— WORK TO COMPLETE —
From the records that follow, return exactly the lines beginning at the one that contains "chèques cadeaux achetés" and ending at the one that contains "Titanosauria", pictures left out.

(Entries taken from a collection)
-- Opening Marker --

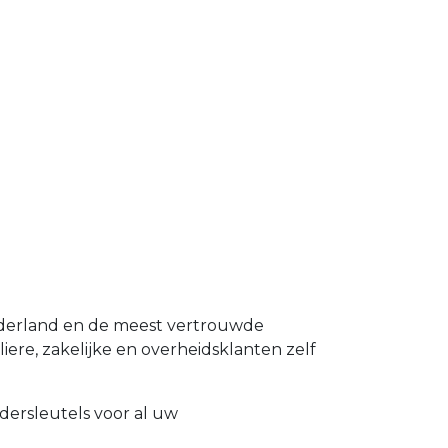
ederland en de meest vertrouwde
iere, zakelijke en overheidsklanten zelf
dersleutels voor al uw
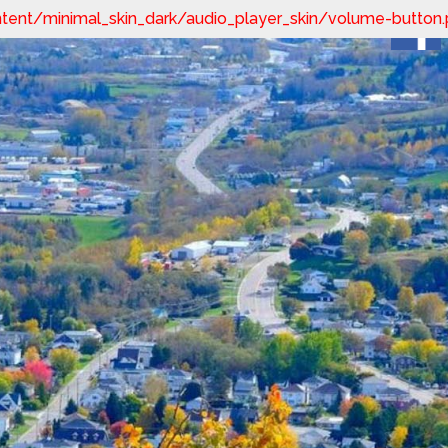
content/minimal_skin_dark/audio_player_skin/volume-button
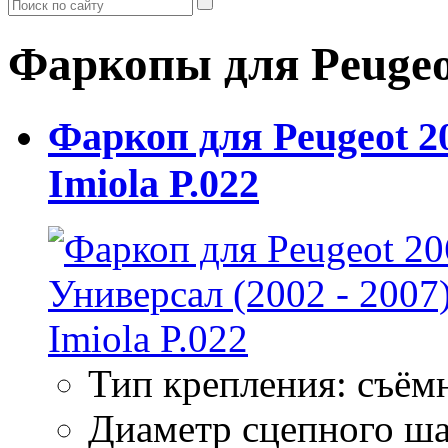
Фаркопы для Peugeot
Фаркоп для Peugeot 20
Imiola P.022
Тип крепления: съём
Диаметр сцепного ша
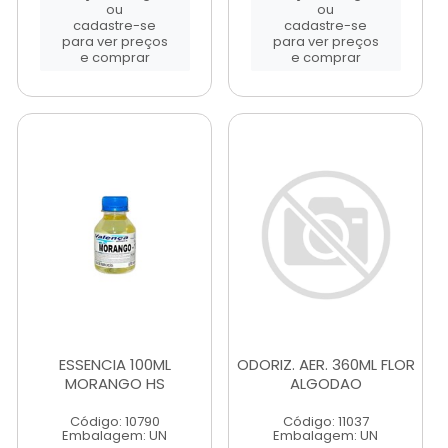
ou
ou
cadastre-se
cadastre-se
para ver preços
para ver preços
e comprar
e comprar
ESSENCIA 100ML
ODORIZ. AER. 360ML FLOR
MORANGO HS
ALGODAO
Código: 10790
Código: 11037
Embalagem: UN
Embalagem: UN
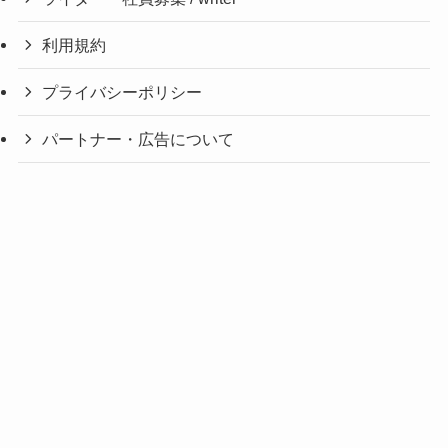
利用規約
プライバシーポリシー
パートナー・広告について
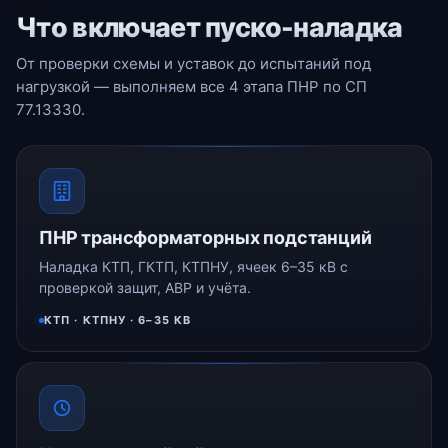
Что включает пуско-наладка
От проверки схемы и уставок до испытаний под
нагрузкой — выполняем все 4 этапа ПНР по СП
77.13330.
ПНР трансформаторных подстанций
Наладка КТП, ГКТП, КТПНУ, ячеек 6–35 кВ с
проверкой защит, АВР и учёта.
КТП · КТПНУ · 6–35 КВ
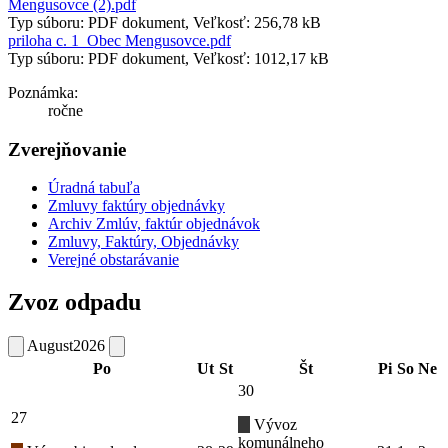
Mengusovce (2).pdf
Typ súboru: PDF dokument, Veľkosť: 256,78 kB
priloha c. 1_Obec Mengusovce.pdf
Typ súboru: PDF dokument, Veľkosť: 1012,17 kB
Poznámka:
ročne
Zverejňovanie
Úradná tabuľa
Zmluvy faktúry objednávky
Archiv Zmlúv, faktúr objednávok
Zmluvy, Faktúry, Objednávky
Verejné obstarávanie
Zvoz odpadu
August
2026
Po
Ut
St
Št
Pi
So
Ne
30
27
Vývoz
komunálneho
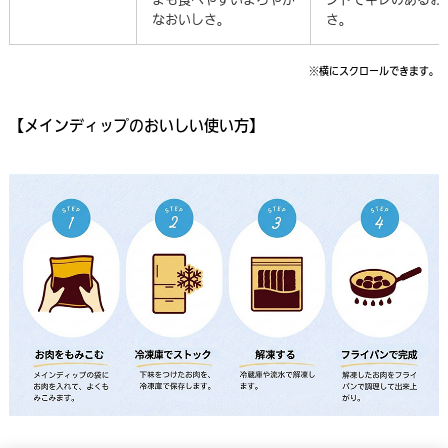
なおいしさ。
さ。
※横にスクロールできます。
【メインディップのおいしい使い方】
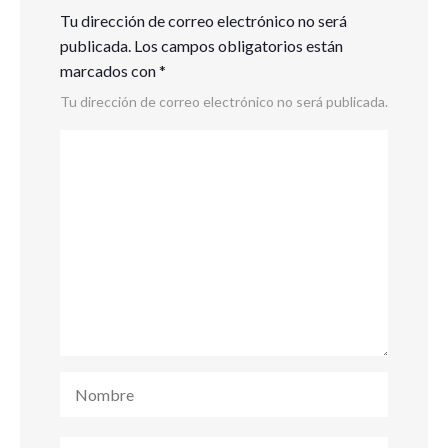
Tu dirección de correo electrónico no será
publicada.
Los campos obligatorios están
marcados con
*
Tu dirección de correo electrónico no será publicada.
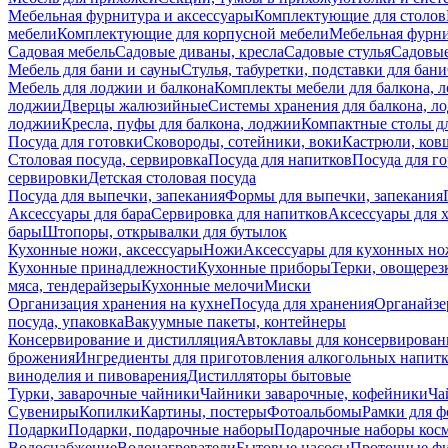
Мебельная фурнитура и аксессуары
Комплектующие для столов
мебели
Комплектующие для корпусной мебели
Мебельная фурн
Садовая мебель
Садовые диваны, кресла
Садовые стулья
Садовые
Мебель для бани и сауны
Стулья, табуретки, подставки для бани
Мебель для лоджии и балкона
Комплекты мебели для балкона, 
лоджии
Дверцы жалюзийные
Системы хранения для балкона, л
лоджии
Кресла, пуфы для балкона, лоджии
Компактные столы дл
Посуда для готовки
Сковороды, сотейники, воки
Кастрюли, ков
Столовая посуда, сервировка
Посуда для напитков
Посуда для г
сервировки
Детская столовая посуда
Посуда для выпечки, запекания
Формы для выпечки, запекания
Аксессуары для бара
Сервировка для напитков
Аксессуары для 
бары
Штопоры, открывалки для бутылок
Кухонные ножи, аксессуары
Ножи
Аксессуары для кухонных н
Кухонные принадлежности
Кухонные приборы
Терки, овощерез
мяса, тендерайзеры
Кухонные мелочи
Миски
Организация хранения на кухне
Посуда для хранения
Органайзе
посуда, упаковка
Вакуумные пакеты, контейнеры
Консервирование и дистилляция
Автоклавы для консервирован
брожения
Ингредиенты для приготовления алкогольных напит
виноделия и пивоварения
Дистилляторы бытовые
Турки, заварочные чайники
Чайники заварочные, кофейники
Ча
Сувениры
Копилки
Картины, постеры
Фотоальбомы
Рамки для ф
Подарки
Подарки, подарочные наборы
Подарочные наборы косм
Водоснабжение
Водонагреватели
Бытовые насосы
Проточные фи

-- Closing Marker --
-- Opening Marker --

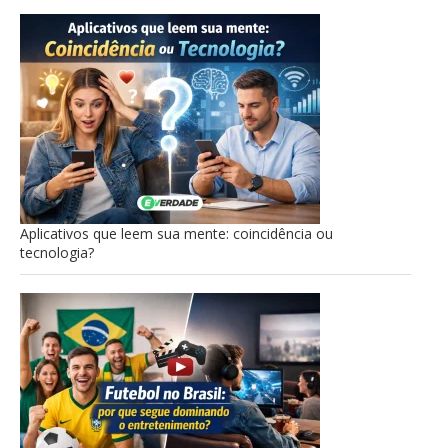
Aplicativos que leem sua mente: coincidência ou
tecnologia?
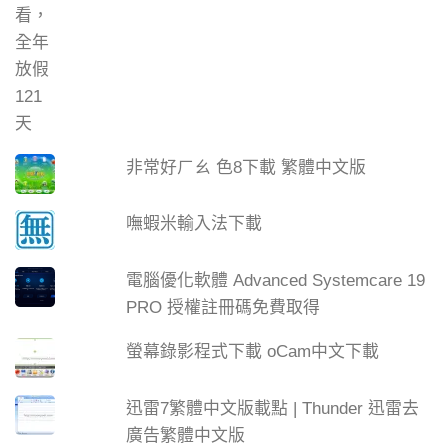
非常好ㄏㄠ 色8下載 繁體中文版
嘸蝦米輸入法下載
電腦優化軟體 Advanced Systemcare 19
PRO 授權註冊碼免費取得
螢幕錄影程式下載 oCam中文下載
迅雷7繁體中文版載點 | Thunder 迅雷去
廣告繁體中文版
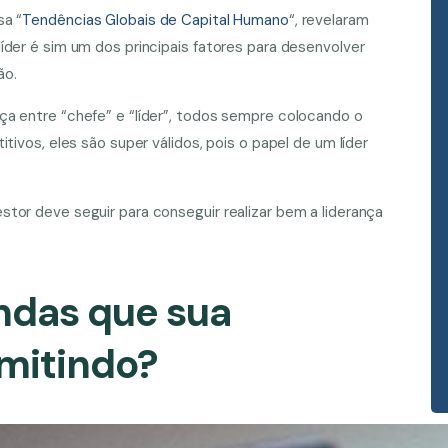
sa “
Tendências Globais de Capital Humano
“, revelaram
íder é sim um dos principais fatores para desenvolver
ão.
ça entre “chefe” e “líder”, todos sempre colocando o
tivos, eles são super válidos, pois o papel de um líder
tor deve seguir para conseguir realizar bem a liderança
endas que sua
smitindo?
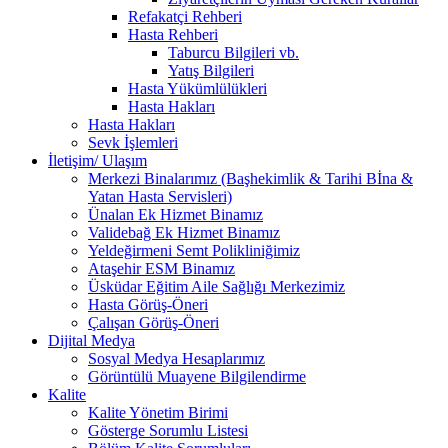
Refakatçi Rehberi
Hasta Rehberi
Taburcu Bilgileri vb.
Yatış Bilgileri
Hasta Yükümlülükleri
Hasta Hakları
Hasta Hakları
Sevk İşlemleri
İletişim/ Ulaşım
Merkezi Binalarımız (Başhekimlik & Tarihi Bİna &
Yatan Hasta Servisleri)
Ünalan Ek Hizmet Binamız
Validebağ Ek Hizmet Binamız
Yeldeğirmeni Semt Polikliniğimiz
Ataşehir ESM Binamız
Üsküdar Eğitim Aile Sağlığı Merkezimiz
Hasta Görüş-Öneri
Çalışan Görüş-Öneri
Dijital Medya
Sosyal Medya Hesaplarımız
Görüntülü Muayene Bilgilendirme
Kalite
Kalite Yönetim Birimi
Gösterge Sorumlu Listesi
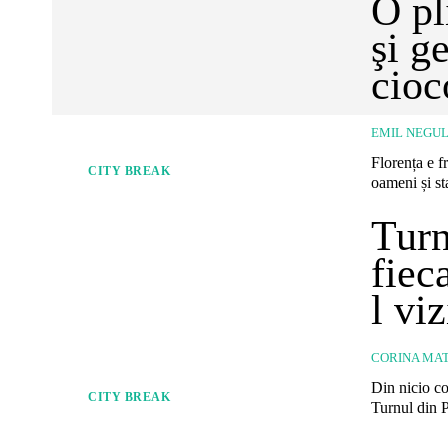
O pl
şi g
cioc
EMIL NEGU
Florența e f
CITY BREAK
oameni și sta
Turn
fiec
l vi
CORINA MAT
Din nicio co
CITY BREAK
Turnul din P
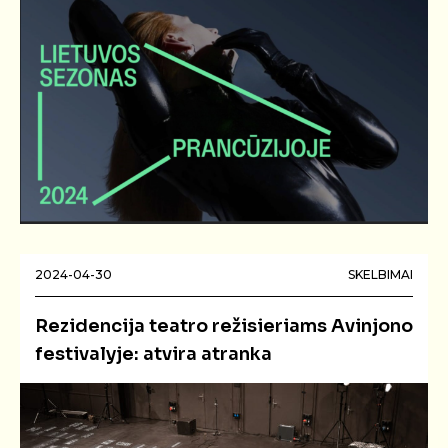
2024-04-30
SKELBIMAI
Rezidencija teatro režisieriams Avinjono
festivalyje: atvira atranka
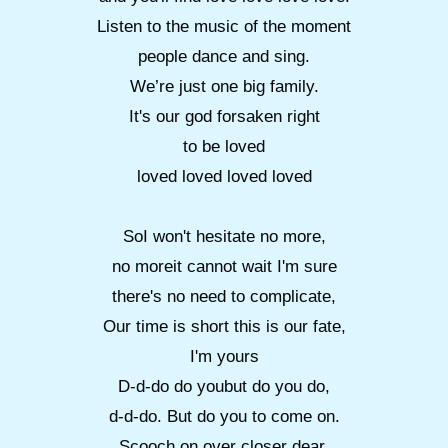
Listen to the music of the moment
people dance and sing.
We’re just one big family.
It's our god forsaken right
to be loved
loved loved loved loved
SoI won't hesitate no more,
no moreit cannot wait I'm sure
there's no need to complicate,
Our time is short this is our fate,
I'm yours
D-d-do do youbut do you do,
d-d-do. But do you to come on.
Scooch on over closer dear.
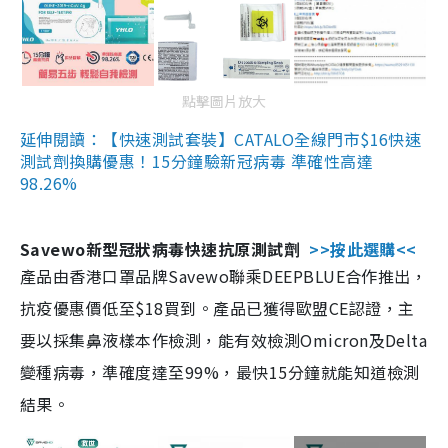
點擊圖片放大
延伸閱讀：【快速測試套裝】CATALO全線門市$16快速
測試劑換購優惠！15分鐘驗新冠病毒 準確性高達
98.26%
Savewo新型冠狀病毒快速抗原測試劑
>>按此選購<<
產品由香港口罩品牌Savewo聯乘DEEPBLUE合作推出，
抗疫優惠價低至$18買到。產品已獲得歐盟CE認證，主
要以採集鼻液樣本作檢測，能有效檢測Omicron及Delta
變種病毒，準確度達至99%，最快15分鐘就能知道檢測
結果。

-- Closing Marker --
-- Opening Marker --

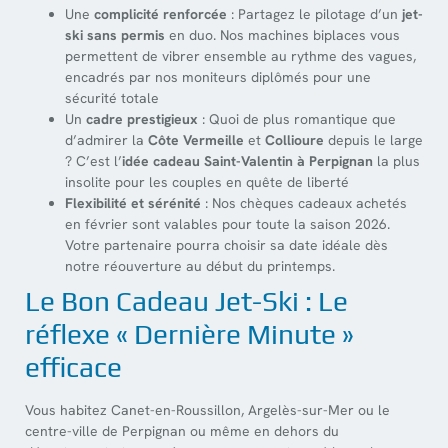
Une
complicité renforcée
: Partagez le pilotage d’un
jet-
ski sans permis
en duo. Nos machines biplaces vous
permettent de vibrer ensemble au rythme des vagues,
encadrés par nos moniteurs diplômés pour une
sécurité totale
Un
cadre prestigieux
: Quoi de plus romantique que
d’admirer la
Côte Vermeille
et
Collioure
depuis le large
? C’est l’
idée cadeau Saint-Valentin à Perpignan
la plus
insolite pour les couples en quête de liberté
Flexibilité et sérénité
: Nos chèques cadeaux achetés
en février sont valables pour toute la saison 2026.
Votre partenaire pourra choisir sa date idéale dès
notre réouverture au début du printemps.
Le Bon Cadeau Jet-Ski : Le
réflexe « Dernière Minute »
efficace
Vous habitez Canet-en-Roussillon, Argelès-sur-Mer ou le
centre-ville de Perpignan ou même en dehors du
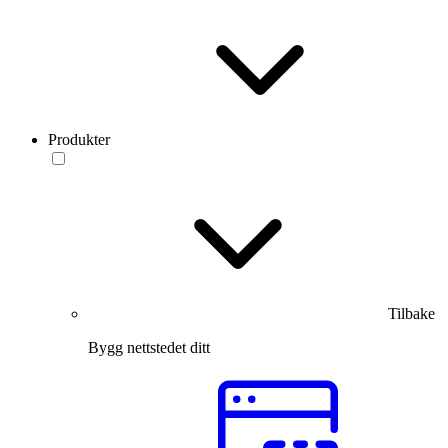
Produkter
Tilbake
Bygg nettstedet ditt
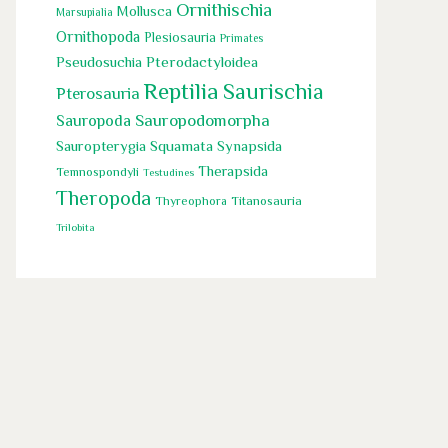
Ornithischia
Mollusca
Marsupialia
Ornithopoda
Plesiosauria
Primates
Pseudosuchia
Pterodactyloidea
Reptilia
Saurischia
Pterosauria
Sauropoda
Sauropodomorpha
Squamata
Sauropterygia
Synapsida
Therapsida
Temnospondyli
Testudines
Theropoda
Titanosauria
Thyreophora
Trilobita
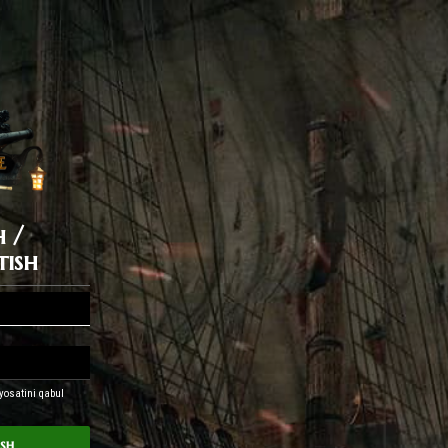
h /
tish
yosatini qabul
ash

-- Closing Marker --

— WRITTEN SOLUTION —
: Nos chèques cadeaux achetés
en février sont valables pour toute la saison 2026.
Votre partenaire pourra choisir sa date idéale dès
notre réouverture au début du printemps.
Le Bon Cadeau Jet-Ski : Le
réflexe « Dernière Minute »
efficace
Vous habitez Canet-en-Roussillon, Argelès-sur-Mer ou le
centre-ville de Perpignan ou même en dehors du
Produkter
Tilbake
Bygg nettstedet ditt
Ornithischia
Mollusca
Marsupialia
Ornithopoda
Plesiosauria
Primates
Pseudosuchia
Pterodactyloidea
Reptilia
Saurischia
Pterosauria
Sauropoda
Sauropodomorpha
Squamata
Sauropterygia
Synapsida
Therapsida
Temnospondyli
Testudines
Theropoda
Titanosauria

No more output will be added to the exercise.